'''

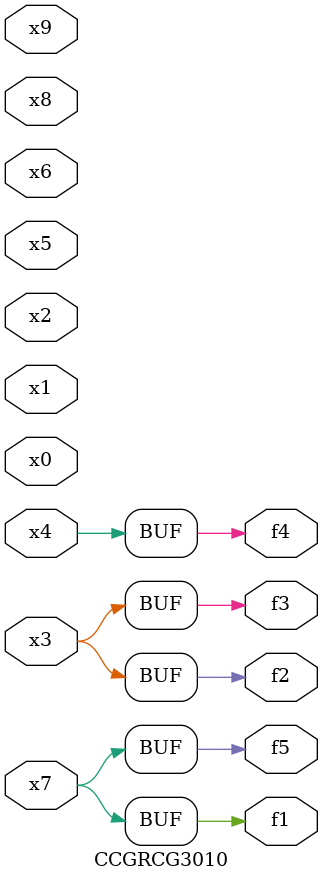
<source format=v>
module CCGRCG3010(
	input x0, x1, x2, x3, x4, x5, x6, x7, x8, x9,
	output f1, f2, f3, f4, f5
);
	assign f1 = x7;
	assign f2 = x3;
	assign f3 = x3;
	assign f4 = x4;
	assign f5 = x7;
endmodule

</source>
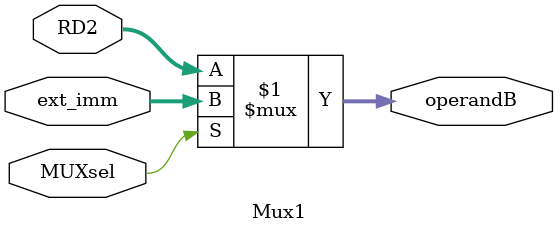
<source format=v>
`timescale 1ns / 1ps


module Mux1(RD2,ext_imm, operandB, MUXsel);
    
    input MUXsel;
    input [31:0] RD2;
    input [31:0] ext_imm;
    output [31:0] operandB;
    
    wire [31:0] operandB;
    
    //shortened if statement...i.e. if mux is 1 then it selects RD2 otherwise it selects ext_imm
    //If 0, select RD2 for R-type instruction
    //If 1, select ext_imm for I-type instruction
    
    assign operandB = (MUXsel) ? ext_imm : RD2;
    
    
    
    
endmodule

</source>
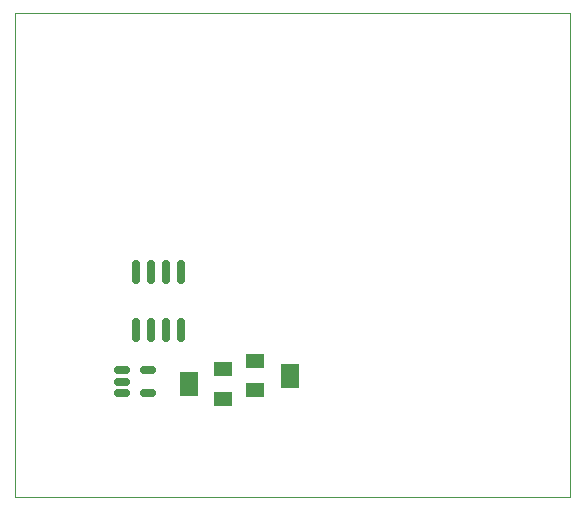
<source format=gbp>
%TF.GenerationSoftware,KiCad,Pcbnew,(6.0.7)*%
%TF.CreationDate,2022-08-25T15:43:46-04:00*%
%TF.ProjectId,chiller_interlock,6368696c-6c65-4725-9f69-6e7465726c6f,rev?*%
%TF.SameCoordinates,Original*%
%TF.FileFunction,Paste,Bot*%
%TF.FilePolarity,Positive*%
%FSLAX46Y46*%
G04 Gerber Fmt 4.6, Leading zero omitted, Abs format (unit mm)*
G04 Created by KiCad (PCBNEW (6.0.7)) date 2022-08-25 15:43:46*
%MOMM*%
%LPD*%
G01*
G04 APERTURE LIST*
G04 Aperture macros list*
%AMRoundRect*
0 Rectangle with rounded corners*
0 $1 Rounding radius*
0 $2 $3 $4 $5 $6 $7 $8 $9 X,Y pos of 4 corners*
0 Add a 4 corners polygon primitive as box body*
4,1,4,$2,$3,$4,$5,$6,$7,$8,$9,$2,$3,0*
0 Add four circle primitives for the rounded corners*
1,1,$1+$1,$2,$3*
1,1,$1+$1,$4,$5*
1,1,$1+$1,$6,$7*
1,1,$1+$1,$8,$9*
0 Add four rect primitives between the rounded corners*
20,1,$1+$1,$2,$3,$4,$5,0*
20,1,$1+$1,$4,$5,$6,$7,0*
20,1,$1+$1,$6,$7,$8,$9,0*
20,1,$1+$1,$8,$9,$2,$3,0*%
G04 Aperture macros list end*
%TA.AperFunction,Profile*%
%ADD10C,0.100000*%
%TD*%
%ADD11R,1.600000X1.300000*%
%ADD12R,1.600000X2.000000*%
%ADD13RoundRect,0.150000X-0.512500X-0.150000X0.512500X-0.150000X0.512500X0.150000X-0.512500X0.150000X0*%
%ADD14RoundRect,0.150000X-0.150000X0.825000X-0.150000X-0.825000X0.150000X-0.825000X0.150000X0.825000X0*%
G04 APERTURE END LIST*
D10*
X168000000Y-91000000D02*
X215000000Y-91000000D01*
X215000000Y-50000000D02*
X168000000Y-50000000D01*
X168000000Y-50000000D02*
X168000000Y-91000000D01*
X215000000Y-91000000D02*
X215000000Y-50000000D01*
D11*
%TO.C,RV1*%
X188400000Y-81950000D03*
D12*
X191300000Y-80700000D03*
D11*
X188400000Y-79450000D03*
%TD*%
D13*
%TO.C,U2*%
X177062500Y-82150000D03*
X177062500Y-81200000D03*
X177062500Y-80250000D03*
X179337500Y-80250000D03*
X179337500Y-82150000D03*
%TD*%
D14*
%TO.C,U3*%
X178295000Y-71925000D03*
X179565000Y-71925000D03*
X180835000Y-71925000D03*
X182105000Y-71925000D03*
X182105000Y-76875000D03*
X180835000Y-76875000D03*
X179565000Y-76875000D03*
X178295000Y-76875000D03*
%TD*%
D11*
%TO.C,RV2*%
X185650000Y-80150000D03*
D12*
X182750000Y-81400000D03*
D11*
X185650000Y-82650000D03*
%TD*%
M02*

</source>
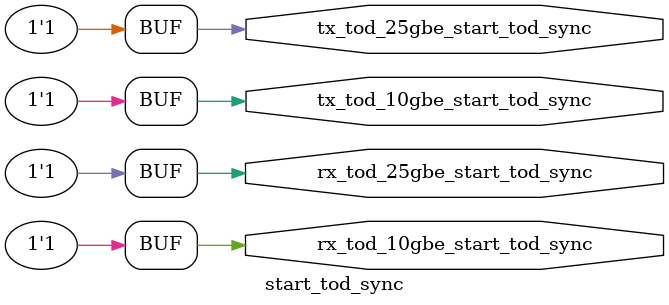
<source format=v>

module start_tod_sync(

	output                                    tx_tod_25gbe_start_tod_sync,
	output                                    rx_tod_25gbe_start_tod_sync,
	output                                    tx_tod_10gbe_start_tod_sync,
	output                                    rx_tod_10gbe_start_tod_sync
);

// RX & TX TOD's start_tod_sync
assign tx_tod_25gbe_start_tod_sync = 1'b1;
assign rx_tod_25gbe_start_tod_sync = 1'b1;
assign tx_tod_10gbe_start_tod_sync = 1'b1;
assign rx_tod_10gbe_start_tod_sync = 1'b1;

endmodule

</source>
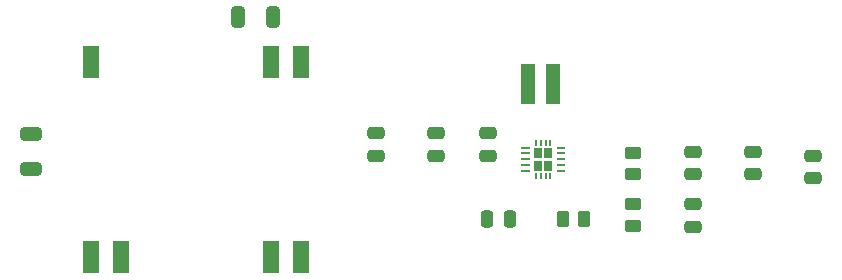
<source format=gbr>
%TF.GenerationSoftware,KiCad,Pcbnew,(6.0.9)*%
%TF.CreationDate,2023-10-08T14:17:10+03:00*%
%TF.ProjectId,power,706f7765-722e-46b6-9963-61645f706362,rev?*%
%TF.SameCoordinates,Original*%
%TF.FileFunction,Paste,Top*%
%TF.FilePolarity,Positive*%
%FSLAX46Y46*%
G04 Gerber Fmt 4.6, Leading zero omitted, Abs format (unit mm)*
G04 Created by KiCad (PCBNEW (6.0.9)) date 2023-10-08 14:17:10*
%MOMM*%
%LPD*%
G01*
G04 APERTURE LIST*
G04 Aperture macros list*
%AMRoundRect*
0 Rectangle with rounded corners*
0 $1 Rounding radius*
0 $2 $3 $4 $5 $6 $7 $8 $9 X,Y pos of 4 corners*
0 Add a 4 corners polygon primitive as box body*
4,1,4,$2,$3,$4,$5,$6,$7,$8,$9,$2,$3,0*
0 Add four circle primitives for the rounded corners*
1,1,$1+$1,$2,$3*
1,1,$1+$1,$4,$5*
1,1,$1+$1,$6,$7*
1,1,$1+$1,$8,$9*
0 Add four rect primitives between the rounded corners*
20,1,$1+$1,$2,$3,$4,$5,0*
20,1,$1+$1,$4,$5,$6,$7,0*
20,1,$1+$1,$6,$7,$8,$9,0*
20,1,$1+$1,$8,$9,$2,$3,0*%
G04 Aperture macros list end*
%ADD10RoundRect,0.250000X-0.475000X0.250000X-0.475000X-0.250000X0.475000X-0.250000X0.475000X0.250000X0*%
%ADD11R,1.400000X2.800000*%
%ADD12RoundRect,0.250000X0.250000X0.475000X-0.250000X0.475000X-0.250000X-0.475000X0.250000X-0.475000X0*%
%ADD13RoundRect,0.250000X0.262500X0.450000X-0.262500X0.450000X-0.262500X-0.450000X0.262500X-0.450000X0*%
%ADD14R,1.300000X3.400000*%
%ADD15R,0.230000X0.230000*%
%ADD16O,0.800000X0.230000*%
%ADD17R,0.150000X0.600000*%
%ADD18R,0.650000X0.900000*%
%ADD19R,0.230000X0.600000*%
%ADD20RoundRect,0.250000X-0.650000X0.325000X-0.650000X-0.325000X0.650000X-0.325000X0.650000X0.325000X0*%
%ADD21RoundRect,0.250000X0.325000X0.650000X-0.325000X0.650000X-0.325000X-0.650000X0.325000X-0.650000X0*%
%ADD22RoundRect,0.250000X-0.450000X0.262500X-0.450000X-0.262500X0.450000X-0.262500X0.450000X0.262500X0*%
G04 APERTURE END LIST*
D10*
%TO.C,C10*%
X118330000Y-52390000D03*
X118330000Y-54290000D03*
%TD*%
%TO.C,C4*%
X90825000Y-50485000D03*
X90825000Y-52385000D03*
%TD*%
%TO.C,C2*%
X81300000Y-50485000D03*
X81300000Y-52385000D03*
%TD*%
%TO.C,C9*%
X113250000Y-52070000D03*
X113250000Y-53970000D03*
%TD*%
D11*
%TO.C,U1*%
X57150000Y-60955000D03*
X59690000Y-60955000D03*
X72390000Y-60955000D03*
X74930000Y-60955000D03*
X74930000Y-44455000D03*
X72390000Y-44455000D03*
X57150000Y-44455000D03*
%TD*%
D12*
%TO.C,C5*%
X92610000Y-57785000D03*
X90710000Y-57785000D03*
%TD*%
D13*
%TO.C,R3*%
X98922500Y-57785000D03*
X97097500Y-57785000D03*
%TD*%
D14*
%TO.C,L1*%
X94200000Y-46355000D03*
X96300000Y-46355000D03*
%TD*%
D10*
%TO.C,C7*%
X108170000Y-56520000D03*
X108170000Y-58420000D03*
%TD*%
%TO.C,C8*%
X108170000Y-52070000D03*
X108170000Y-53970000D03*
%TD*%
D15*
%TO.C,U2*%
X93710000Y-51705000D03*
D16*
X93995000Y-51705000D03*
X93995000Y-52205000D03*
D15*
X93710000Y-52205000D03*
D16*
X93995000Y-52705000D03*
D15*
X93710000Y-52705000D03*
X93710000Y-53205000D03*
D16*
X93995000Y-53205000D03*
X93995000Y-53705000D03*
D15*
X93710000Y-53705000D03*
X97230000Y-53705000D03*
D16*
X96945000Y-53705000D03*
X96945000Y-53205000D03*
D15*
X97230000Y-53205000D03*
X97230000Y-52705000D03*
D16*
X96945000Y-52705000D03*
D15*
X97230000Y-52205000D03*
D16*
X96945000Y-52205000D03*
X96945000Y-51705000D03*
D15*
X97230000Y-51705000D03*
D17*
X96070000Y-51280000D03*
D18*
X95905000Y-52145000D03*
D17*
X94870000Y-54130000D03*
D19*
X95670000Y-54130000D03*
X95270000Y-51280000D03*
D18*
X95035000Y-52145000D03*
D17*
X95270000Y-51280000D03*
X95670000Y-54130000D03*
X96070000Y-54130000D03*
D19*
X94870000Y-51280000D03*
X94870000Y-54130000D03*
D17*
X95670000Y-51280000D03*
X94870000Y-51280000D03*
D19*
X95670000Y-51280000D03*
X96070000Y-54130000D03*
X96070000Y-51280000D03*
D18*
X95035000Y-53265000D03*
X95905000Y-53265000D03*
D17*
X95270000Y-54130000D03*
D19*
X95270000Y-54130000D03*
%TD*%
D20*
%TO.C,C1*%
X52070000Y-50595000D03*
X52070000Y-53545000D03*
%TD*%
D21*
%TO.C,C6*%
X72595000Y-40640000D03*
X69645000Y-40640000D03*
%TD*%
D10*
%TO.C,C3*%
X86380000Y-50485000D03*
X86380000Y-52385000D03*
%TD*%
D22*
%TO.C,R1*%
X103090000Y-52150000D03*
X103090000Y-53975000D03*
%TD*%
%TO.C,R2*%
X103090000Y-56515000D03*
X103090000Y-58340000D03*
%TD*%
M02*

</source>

'''
'''

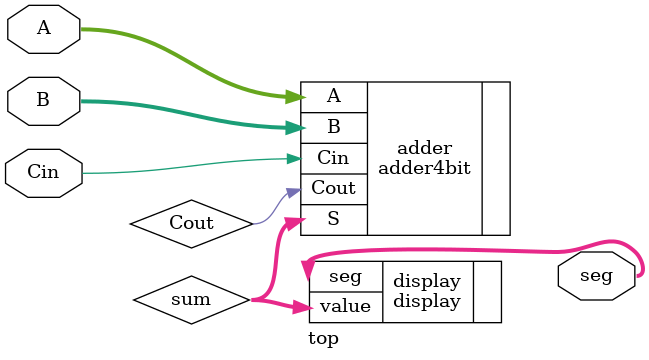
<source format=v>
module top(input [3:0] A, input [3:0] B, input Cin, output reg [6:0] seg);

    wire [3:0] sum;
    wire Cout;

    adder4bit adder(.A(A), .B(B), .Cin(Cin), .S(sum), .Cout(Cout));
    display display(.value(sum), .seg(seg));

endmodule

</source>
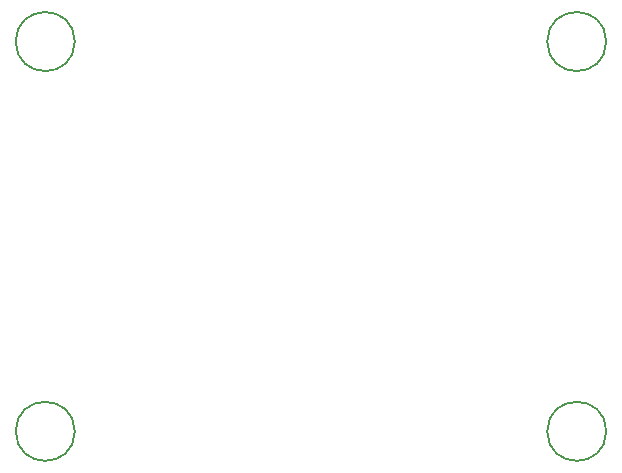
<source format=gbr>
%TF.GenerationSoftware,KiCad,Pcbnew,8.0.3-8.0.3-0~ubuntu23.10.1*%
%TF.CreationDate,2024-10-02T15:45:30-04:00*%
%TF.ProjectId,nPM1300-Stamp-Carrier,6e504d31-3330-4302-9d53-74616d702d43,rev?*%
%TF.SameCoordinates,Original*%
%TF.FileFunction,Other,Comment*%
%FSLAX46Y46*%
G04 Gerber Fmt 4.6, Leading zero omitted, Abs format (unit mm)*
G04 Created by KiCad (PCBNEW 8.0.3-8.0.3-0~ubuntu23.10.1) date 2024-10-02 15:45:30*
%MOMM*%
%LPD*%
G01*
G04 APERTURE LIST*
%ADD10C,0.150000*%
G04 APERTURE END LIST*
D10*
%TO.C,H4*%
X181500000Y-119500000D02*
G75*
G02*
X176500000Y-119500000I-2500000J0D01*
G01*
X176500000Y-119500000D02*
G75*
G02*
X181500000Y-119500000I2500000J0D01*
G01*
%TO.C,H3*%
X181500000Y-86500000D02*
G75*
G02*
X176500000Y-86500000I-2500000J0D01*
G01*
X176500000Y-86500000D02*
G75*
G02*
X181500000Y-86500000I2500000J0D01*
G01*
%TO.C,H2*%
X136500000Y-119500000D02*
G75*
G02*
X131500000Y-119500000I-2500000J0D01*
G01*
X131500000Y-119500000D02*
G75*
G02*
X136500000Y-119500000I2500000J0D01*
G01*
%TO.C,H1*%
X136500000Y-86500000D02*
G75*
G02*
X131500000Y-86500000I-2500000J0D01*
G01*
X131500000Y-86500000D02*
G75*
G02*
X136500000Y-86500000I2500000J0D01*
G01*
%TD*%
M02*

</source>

'''

■ **Work to complete**
Which lines of the records contain "between"? Show each of them.

■ **Result of this task**
0 Add four rect primitives between the rounded corners*
0 Add four rect primitives between the rounded corners*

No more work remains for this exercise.